A Polícia Civil do Amazonas concluiu o inquérito sobre a morte do garoto Benício, de 6 anos, e indiciou a médica Juliana Brasil por homicídio doloso com dolo eventual, fraude processual e falsidade ideológica. O caso ocorreu em novembro de 2025, em um hospital particular de Manaus, e revelou que a profissional negociava cosméticos pelo celular enquanto a criança era atendida.
Benício deu entrada no hospital com tosse seca e recebeu uma prescrição de adrenalina diretamente na veia, contrariando o protocolo que indicava inalação. A criança sofreu uma superdosagem e morreu horas depois na UTI, segundo as investigações.
De acordo com o inquérito da Polícia Civil, a médica acompanhava o quadro de Benício na "Sala Vermelha", área para pacientes críticos, enquanto vendia maquiagens por WhatsApp. As mensagens mostram a negociação de valores, descontos e formas de pagamento dos produtos de beleza.
A mãe do garoto, Joyce Xavier, afirmou que a médica ignorava a situação do filho para vender cosméticos. A polícia confirmou que a profissional passou grande parte do tempo no celular durante o atendimento do menino, que já apresentava sinais graves de reação ao medicamento após a aplicação da adrenalina.

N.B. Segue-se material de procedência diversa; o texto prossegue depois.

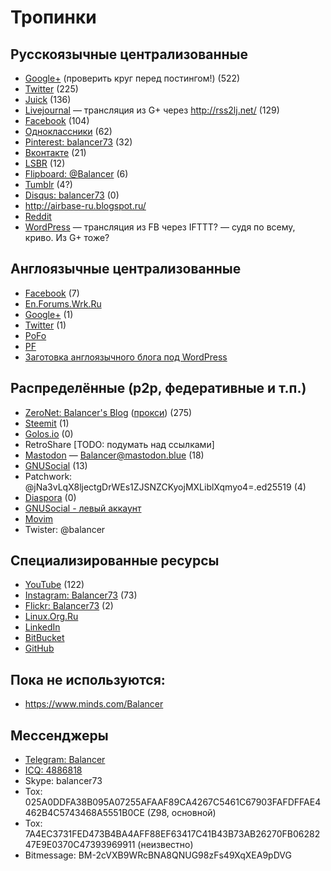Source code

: # Тропинки

## Русскоязычные централизованные

- [Google+](https://plus.google.com/113730597040634449637) (проверить круг перед постингом!) (522)
- [Twitter](https://twitter.com/balancer73) (225)
- [Juick](http://juick.com/Balancer/) (136)
- [Livejournal](http://bal.livejournal.com/) — трансляция из G+ через http://rss2lj.net/ (129)
- [Facebook](https://www.facebook.com/balancer73) (104)
- [Одноклассники](https://ok.ru/profile/22648499178) (62)
- [Pinterest: balancer73](https://ru.pinterest.com/balancer73/) (32)
- [Вконтакте](https://vk.com/balancer) (21)
- [LSBR](http://ls.balancer.ru/profile/Balancer/created/topics/) (12)
- [Flipboard: @Balancer](https://flipboard.com/@Balancer) (6)
- [Tumblr](http://balancer73.tumblr.com/) (4?)
- [Disqus: balancer73](https://disqus.com/by/balancer73/) (0)
- <http://airbase-ru.blogspot.ru/>
- [Reddit](https://www.reddit.com/user/Balancer73/)
- [WordPress](https://balancer73.wordpress.com/) — трансляция из FB через IFTTT? — судя по всему, криво. Из G+ тоже?


## Англоязычные централизованные

- [Facebook](https://www.facebook.com/roman.karshiev.9) (7)
- [En.Forums.Wrk.Ru](http://en.forums.wrk.ru/)
- [Google+](https://plus.google.com/111205326799667468448) (1)
- [Twitter](https://twitter.com/Balancer_eng) (1)
- [PoFo](https://www.politicsforum.org/forum/viewtopic.php?f=41&t=166620&start=100)
- [PF](http://www.politicalforum.com/index.php?threads/russia-in-photos-without-politics.412256/page-8)
- [Заготовка англоязычного блога под WordPress](https://balanceng.wordpress.com/)

## Распределённые (p2p, федеративные и т.п.)

- [ZeroNet: Balancer's Blog](http://127.0.0.1:43110/1MaQ4W5D6G52TpBfPACU9k9QcB1DxvHZ5v/) ([прокси](https://proxy.zeronet.a0z.ru/1MaQ4W5D6G52TpBfPACU9k9QcB1DxvHZ5v/)) (275)
- [Steemit](https://steemit.com/@balancer) (1)
- [Golos.io](https://golos.io/@balancer) (0)
- RetroShare [TODO: подумать над ссылками]
- [Mastodon](https://mastodon.blue/@Balancer) — Balancer@mastodon.blue (18)
- [GNUSocial](https://quitter.no/balancer) (13)
- Patchwork: @jNa3vLqX8ljectgDrWEs1ZJSNZCKyojMXLiblXqmyo4=.ed25519 (4)
- [Diaspora](https://pod.geraspora.de/people/575cb460f8be013213e44860008dbc6c) (0)
- [GNUSocial - левый аккаунт](https://quitter.se/balancer)
- [Movim](https://nl.movim.eu/?blog/balancer@movim.eu/)
- Twister: @balancer

## Специализированные ресурсы

- [YouTube](https://www.youtube.com/channel/UCNtclu0DvBOkjbVYhZZUcdA) (122)
- [Instagram: Balancer73](https://www.instagram.com/balancer73/) (73)
- [Flickr: Balancer73](https://www.flickr.com/photos/39045986@N08/) (2)
- [Linux.Org.Ru](https://www.linux.org.ru/people/KRoN73/)
- [LinkedIn](https://www.linkedin.com/in/balancer/)
- [BitBucket](https://bitbucket.org/Balancer/)
- [GitHub](https://github.com/Balancer/)

## Пока не используются:

- https://www.minds.com/Balancer

## Мессенджеры

- [Telegram: Balancer](https://t.me/balancer)
- [ICQ: 4886818](https://icq.com/people/4886816)
- Skype: balancer73
- Tox: 025A0DDFA38B095A07255AFAAF89CA4267C5461C67903FAFDFFAE4462B4C5743468A5551B0CE  (Z98, основной)
- Tox: 7A4EC3731FED473B4BA4AFF88EF63417C41B43B73AB26270FB0628247E9E0370C47393969911 (неизвестно)
- Bitmessage: BM-2cVXB9WRcBNA8QNUG98zFs49XqXEA9pDVG
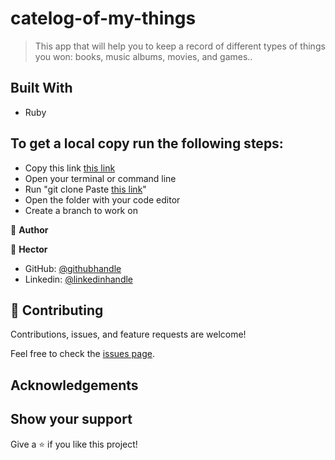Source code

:# catelog-of-my-things

> This app that will help you to keep a record of different types of things you won: books, music albums, movies, and games..

## Built With

- Ruby

## To get a local copy run the following steps:
- Copy this link [this link](https://github.com/Hector096/catelog-of-my-things)
- Open your terminal or command line
- Run "git clone Paste [this link](https://github.com/Hector096/catelog-of-my-things)"
- Open the folder with your code editor
- Create a branch to work on


👤 **Author**

:bearded_person: **Hector**
  - GitHub: [@githubhandle](https://github.com/Hector096)
  - Linkedin: [@linkedinhandle](https://www.linkedin.com/in/hector096/)


## 🤝 Contributing

Contributions, issues, and feature requests are welcome!

Feel free to check the [issues page](https://github.com/Hector096/catelog-of-my-things/issues).


## Acknowledgements

## Show your support

Give a ⭐️ if you like this project!
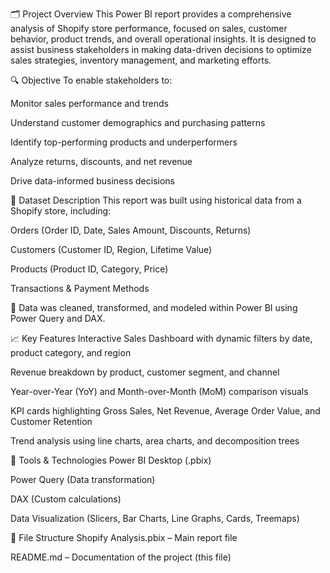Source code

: 🗂 Project Overview
This Power BI report provides a comprehensive analysis of Shopify store performance, focused on sales, customer behavior, product trends, and overall operational insights. It is designed to assist business stakeholders in making data-driven decisions to optimize sales strategies, inventory management, and marketing efforts.

🔍 Objective
To enable stakeholders to:

Monitor sales performance and trends

Understand customer demographics and purchasing patterns

Identify top-performing products and underperformers

Analyze returns, discounts, and net revenue

Drive data-informed business decisions

🧩 Dataset Description
This report was built using historical data from a Shopify store, including:

Orders (Order ID, Date, Sales Amount, Discounts, Returns)

Customers (Customer ID, Region, Lifetime Value)

Products (Product ID, Category, Price)

Transactions & Payment Methods

📁 Data was cleaned, transformed, and modeled within Power BI using Power Query and DAX.

📈 Key Features
Interactive Sales Dashboard with dynamic filters by date, product category, and region

Revenue breakdown by product, customer segment, and channel

Year-over-Year (YoY) and Month-over-Month (MoM) comparison visuals

KPI cards highlighting Gross Sales, Net Revenue, Average Order Value, and Customer Retention

Trend analysis using line charts, area charts, and decomposition trees

🔧 Tools & Technologies
Power BI Desktop (.pbix)

Power Query (Data transformation)

DAX (Custom calculations)

Data Visualization (Slicers, Bar Charts, Line Graphs, Cards, Treemaps)

📂 File Structure
Shopify Analysis.pbix – Main report file

README.md – Documentation of the project (this file)
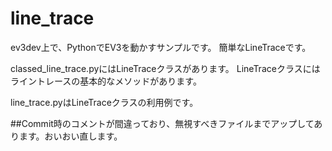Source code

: # line_trace
ev3dev上で、PythonでEV3を動かすサンプルです。
簡単なLineTraceです。

classed_line_trace.pyにはLineTraceクラスがあります。
LineTraceクラスにはライントレースの基本的なメソッドがあります。

line_trace.pyはLineTraceクラスの利用例です。

##Commit時のコメントが間違っており、無視すべきファイルまでアップしてあります。おいおい直します。
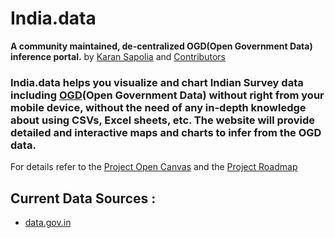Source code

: # India.data
**A community maintained, de-centralized OGD(Open Government Data) inference portal.**
by [Karan Sapolia](https://karansapolia.github.io) and [Contributors]()


### India.data helps you visualize and chart Indian Survey data including [OGD](https://data.gov.in)(Open Government Data) without right from your mobile device, without the need of any in-depth knowledge about using CSVs, Excel sheets, etc. The website will provide detailed and interactive maps and charts to infer from the OGD data.

For details refer to the [Project Open Canvas](https://docs.google.com/presentation/d/1VW1mZcP9nKQVwNfgyFIiw2fk8GWuK8TKlp9soRZB-Qo/edit#slide=id.p) and the [Project Roadmap](https://github.com/karansapolia/India.data/projects/1)

## Current Data Sources :
+ [data.gov.in](https://data.gov.in)
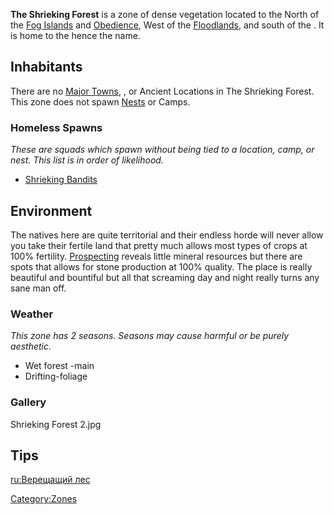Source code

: **The Shrieking Forest** is a zone of dense vegetation located to the
North of the [Fog Islands](Fog_Islands.md "wikilink") and
[Obedience](Obedience.md "wikilink"), West of the
[Floodlands](Floodlands.md "wikilink"), and south of the [](Purple_Sands.md). It is home to the [](Shrieking_Bandits.md) hence the name.

## Inhabitants

There are no [Major Towns](Major_Towns.md "wikilink"), [](Minor_Outposts.md), or Ancient Locations in The
Shrieking Forest. This zone does not spawn [Nests](Nest.md "wikilink") or
Camps.

### Homeless Spawns

*These are squads which spawn without being tied to a location, camp, or
nest. This list is in order of likelihood.*

- [Shrieking Bandits](Shrieking_Bandits.md "wikilink")

## Environment

The natives here are quite territorial and their endless horde will
never allow you take their fertile land that pretty much allows most
types of crops at 100% fertility. [Prospecting](Prospecting.md "wikilink")
reveals little mineral resources but there are spots that allows for
stone production at 100% quality. The place is really beautiful and
bountiful but all that screaming day and night really turns any sane man
off.

### Weather

*This zone has 2 seasons. Seasons may cause harmful [](Weather_Effects.md) or be purely aesthetic.*

- Wet forest -main
- Drifting-foliage

### Gallery

Shrieking Forest 2.jpg

## Tips

[ru:Верещащий лес](ru:Верещащий_лес "wikilink")

[Category:Zones](Category:Zones "wikilink")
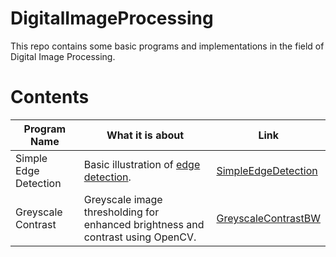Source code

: # DigitalImageProcessing

This repo contains some basic programs and implementations in the field of Digital Image Processing.

# Contents

| Program Name          | What it is about | Link|
|-----------------------|-------------------|-----------|
| Simple Edge Detection | Basic illustration of [edge detection](https://en.wikipedia.org/wiki/Edge_detection).           | [SimpleEdgeDetection](https://github.com/Adrija-G/DigitalImageProcessing/blob/main/SimpleEdgeDetection.ipynb) |
| Greyscale Contrast |Greyscale image thresholding for enhanced brightness and contrast using OpenCV. | [GreyscaleContrastBW](https://github.com/Adrija-G/DigitalImageProcessing/blob/main/GreyscaleContrastBW.ipynb)
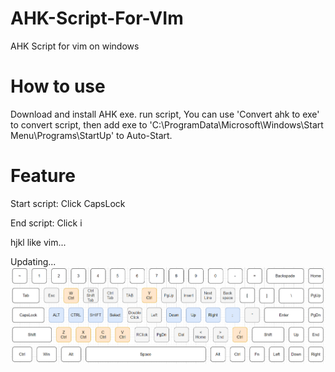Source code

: # AHK-Script-For-VIm
AHK Script for vim on windows

# How to use
Download and install AHK exe. run script, You can use 'Convert ahk to exe' to convert script, then add exe to 'C:\ProgramData\Microsoft\Windows\Start Menu\Programs\StartUp' to Auto-Start.

# Feature
Start script: Click CapsLock

End script: Click i

hjkl like vim...

Updating...
![map](https://raw.githubusercontent.com/HeisensOppings/AHK-Script-For-VIm/main/map.png)
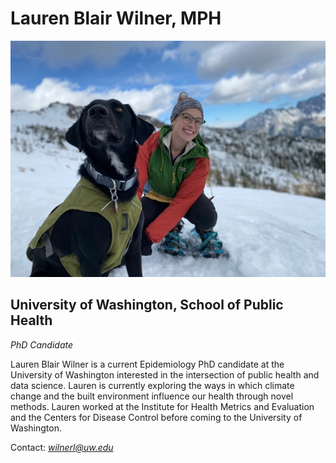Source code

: # Lauren Blair Wilner, MPH

![Image title](_artifacts/lauren.jpeg)
## University of Washington, School of Public Health
*PhD Candidate* 

Lauren Blair Wilner is a current Epidemiology PhD candidate at the University of Washington interested in the intersection of public health and data science. Lauren is currently exploring the ways in which climate change and the built environment influence our health through novel methods. Lauren worked at the Institute for Health Metrics and Evaluation and the Centers for Disease Control before coming to the University of Washington.   


Contact: *wilnerl@uw.edu*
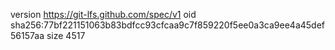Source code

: version https://git-lfs.github.com/spec/v1
oid sha256:77bf221151063b83bdfcc93cfcaa9c7f859220f5ee0a3ca9ee4a45def56157aa
size 4517
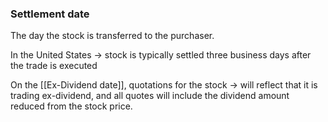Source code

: ### Settlement date 

The day the stock is transferred to the purchaser.

  
In the United States
	-> stock is typically settled three business days after the trade is executed

On the [[Ex-Dividend date]], quotations for the stock
	-> will reflect that it is trading ex-dividend, and all quotes will include the dividend amount reduced from the stock price.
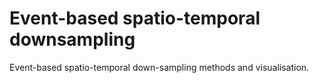 # Event-based spatio-temporal downsampling
Event-based spatio-temporal down-sampling methods and visualisation.
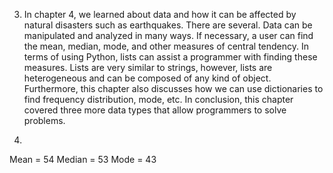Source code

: 3) In chapter 4, we learned about data and how it can be affected by natural disasters such as earthquakes. There are several. Data can be manipulated and analyzed in many ways. If necessary, a user can find the mean, median, mode, and other measures of central tendency. In terms of using Python, lists can assist a programmer with finding these measures. Lists are very similar to strings, however, lists are heterogeneous and can be composed of any kind of object. Furthermore, this chapter also discusses how we can use dictionaries to find frequency distribution, mode, etc. In conclusion, this chapter covered three more data types that allow programmers to solve problems.

4) 
Mean = 54
Median = 53
Mode = 43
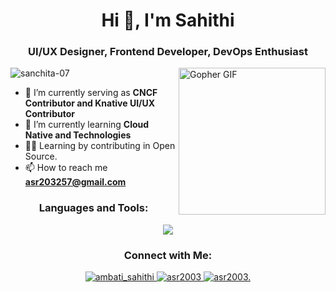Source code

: 
<!--
**asr2003/asr2003** is a ✨ _special_ ✨ repository because its `README.md` (this file) appears on your GitHub profile.

Here are some ideas to get you started:

- 🔭 I’m currently working on ...
- 🌱 I’m currently learning ...
- 👯 I’m looking to collaborate on ...
- 🤔 I’m looking for help with ...
- 💬 Ask me about ...
- 📫 How to reach me: ...
- 😄 Pronouns: ...
- ⚡ Fun fact: ...
<img src="https://gist.githubusercontent.com/wuhan005/b3fc9288b77106605d3b6fde855d1735/raw/f7cb231595adff68a2808c82132751b535632538/%25E2%259D%25A4%25EF%25B8%258FGopher.GIF" alt="Gopher GIF" align="right" width="235">
-->

<h1 align="center">Hi 👋, I'm Sahithi</h1>

<h3 align="center">UI/UX Designer, Frontend Developer, DevOps Enthusiast</h3>
<img src="https://gist.githubusercontent.com/wuhan005/b3fc9288b77106605d3b6fde855d1735/raw/f7cb231595adff68a2808c82132751b535632538/%25E2%259D%25A4%25EF%25B8%258FGopher.GIF" alt="Gopher GIF" align="right" width="235">

<p align="left"> <img src="https://komarev.com/ghpvc/?username=asr2003&label=Profile%20views&color=0e75b6&style=flat" alt="sanchita-07" /> </p>

- 🔭 I’m currently serving as **CNCF Contributor and Knative UI/UX Contributor**
- 🌱 I’m currently learning **Cloud Native and Technologies**
- 👨‍💻 Learning by contributing in Open Source.
- 📫 How to reach me **asr203257@gmail.com**
  
<h3 align="center">Languages and Tools:</h3>
<p align="center">
  <a href="https://skillicons.dev">
    <img src="https://skillicons.dev/icons?i=figma,kubernetes,docker,go,scala,react,typescript,js,html,css,py,bash,nodejs,express,aws,git,github,mongodb,nginx,powershell,&perline=10" />
  </a>
</p>

<h3 align="center">Connect with Me:</h3>
<p align="center">
  <a href="https://www.linkedin.com/in/ambati-sahithi/">
    <img src="https://skillicons.dev/icons?i=linkedin" alt="ambati_sahithi" />
  </a> <a href="https://slack.com/_sanchita_07">
<!--     <img src="https://skillicons.dev/icons?i=slack" alt="_sanchita_07" />
  </a> <a href="https://github.com/asr2003"> -->
    <img src="https://skillicons.dev/icons?i=github" alt="asr2003" />
  </a> <a href="https://discordapp.com/users/asr2003.">
    <img src="https://skillicons.dev/icons?i=discord" alt="asr2003." />  
  </a>
</p>
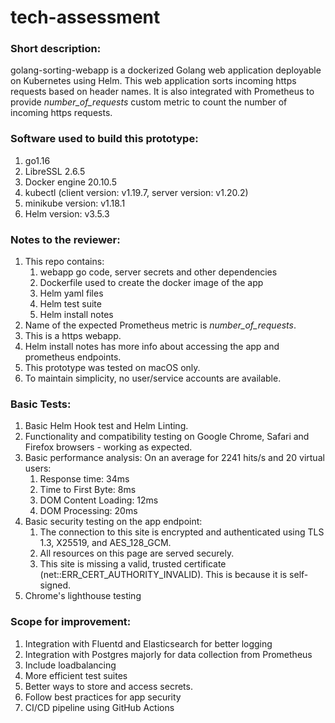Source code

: # tech-assessment

### Short description: 
golang-sorting-webapp is a dockerized Golang web application deployable on Kubernetes using Helm. This web application sorts incoming https requests based on header names. It is also integrated with Prometheus to provide _number_of_requests_ custom metric to count the number of incoming https requests. 

### Software used to build this prototype:
1. go1.16
1. LibreSSL 2.6.5
1. Docker engine 20.10.5
1. kubectl (client version: v1.19.7, server version: v1.20.2)
1. minikube version: v1.18.1
1. Helm version: v3.5.3

### Notes to the reviewer:
1. This repo contains: 
	1. webapp go code, server secrets and other dependencies 
	1. Dockerfile used to create the docker image of the app 
	1. Helm yaml files 
	1. Helm test suite  
	1. Helm install notes
1. Name of the expected Prometheus metric is _number_of_requests_.
1. This is a https webapp.
1. Helm install notes has more info about accessing the app and prometheus endpoints.
1. This prototype was tested on macOS only.
1. To maintain simplicity, no user/service accounts are available. 

### Basic Tests:
1. Basic Helm Hook test and Helm Linting.
1. Functionality and compatibility testing on Google Chrome, Safari and Firefox browsers - working as expected.
1. Basic performance analysis: On an average for 2241 hits/s and 20 virtual users: 
	1. Response time: 34ms 
	1. Time to First Byte: 8ms
	1. DOM Content Loading: 12ms
	1. DOM Processing: 20ms
1. Basic security testing on the app endpoint:
	1. The connection to this site is encrypted and authenticated using TLS 1.3, X25519, and AES_128_GCM.
	1. All resources on this page are served securely.
	1. This site is missing a valid, trusted certificate (net::ERR_CERT_AUTHORITY_INVALID). This is because it is self-signed. 
1. Chrome's lighthouse testing

### Scope for improvement:
1. Integration with Fluentd and Elasticsearch for better logging
1. Integration with Postgres majorly for data collection from Prometheus
1. Include loadbalancing
1. More efficient test suites
1. Better ways to store and access secrets.
1. Follow best practices for app security
1. CI/CD pipeline using GitHub Actions
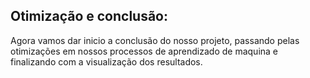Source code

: ## Otimização e conclusão:

Agora vamos dar inicio a conclusão do nosso projeto, passando pelas otimizações em nossos processos de aprendizado de maquina e finalizando com a visualização dos resultados.

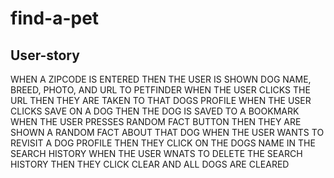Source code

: # find-a-pet

## User-story
WHEN A ZIPCODE IS ENTERED
THEN THE USER IS SHOWN DOG NAME, BREED, PHOTO, AND URL TO PETFINDER
WHEN THE USER CLICKS THE URL
THEN THEY ARE TAKEN TO THAT DOGS PROFILE
WHEN THE USER CLICKS SAVE ON A DOG
THEN THE DOG IS SAVED TO A BOOKMARK
WHEN THE USER PRESSES RANDOM FACT BUTTON
THEN THEY ARE SHOWN A RANDOM FACT ABOUT THAT DOG
WHEN THE USER WANTS TO REVISIT A DOG PROFILE
THEN THEY CLICK ON THE DOGS NAME IN THE SEARCH HISTORY
WHEN THE USER WNATS TO DELETE THE SEARCH HISTORY
THEN THEY CLICK CLEAR AND ALL DOGS ARE CLEARED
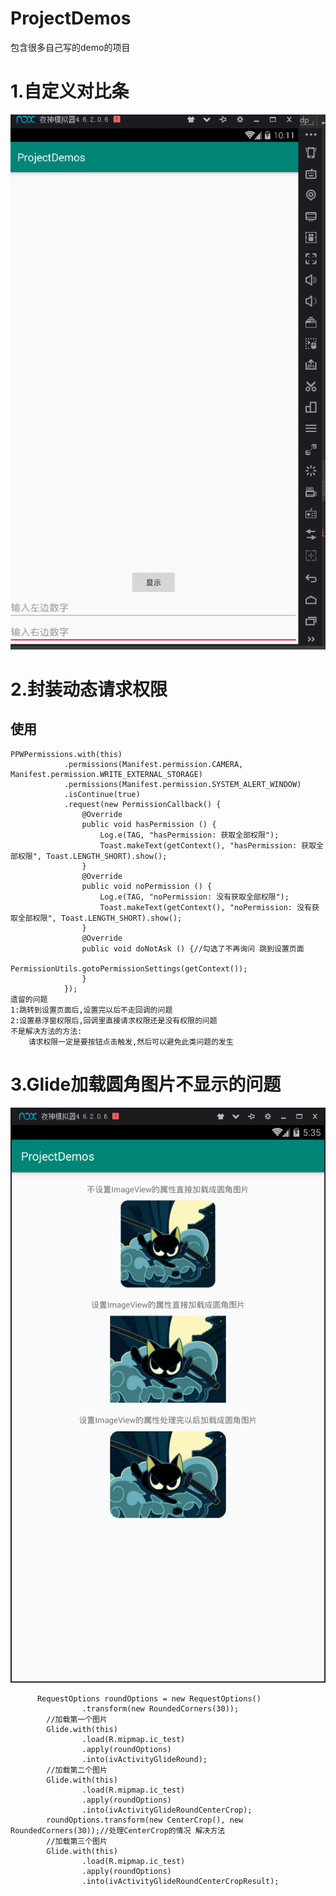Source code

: # ProjectDemos
包含很多自己写的demo的项目
#  1.自定义对比条
![对比条图片](https://github.com/panpan058/ProjectDemos/raw/master/app/src/main/assets/comparedView.gif)
#  2.封装动态请求权限
##  使用
    PPWPermissions.with(this)   
                .permissions(Manifest.permission.CAMERA, Manifest.permission.WRITE_EXTERNAL_STORAGE)    
                .permissions(Manifest.permission.SYSTEM_ALERT_WINDOW)   
                .isContinue(true)        
                .request(new PermissionCallback() { 
                    @Override   
                    public void hasPermission () {  
                        Log.e(TAG, "hasPermission: 获取全部权限");        
                        Toast.makeText(getContext(), "hasPermission: 获取全部权限", Toast.LENGTH_SHORT).show();   
                    }   
                    @Override       
                    public void noPermission () {       
                        Log.e(TAG, "noPermission: 没有获取全部权限");       
                        Toast.makeText(getContext(), "noPermission: 没有获取全部权限", Toast.LENGTH_SHORT).show();          
                    }   
                    @Override       
                    public void doNotAsk () {//勾选了不再询问 跳到设置页面       
                        PermissionUtils.gotoPermissionSettings(getContext());       
                    }       
                }); 
    遗留的问题
    1:跳转到设置页面后,设置完以后不走回调的问题        
    2:设置悬浮窗权限后,回调里直接请求权限还是没有权限的问题   
    不是解决方法的方法:
        请求权限一定是要按钮点击触发,然后可以避免此类问题的发生    
#  3.Glide加载圆角图片不显示的问题
![Glide加载圆角图片](https://github.com/panpan058/ProjectDemos/raw/master/app/src/main/assets/glideRound.png)     
            
          RequestOptions roundOptions = new RequestOptions()    
                    .transform(new RoundedCorners(30));     
            //加载第一个图片       
            Glide.with(this)        
                    .load(R.mipmap.ic_test)     
                    .apply(roundOptions)        
                    .into(ivActivityGlideRound);        
            //加载第二个图片       
            Glide.with(this)        
                    .load(R.mipmap.ic_test)         
                    .apply(roundOptions)            
                    .into(ivActivityGlideRoundCenterCrop);          
            roundOptions.transform(new CenterCrop(), new RoundedCorners(30));//处理CenterCrop的情况 解决方法     
            //加载第三个图片       
            Glide.with(this)        
                    .load(R.mipmap.ic_test)     
                    .apply(roundOptions)        
                    .into(ivActivityGlideRoundCenterCropResult);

Tentativa de isenção e falsidade ideológica
O inquérito também aponta que a médica tentou se eximir da responsabilidade pela morte do garoto Benício. Ela apresentou um vídeo à Justiça alegando que o sistema eletrônico do hospital teria alterado automaticamente a forma de administração do medicamento.
Uma perícia técnica, contudo, descartou qualquer falha no sistema. Os investigadores encontraram mensagens que indicam que a médica ofereceu dinheiro para a produção de um vídeo que sustentasse sua versão.
A Polícia Civil ainda constatou que Juliana Brasil se apresentava como pediatra, mesmo sem possuir a especialização na área. Além dela, a técnica de enfermagem que aplicou o medicamento e os diretores do hospital também foram indiciados por falhas individuais e estruturais, como a falta de profissionais e de um farmacêutico para conferir a prescrição.
A médica e a técnica de enfermagem podem responder por júri popular. O caso da morte do garoto Benício destaca a importância da atenção e responsabilidade médica, um tema de constante debate na saúde pública brasileira.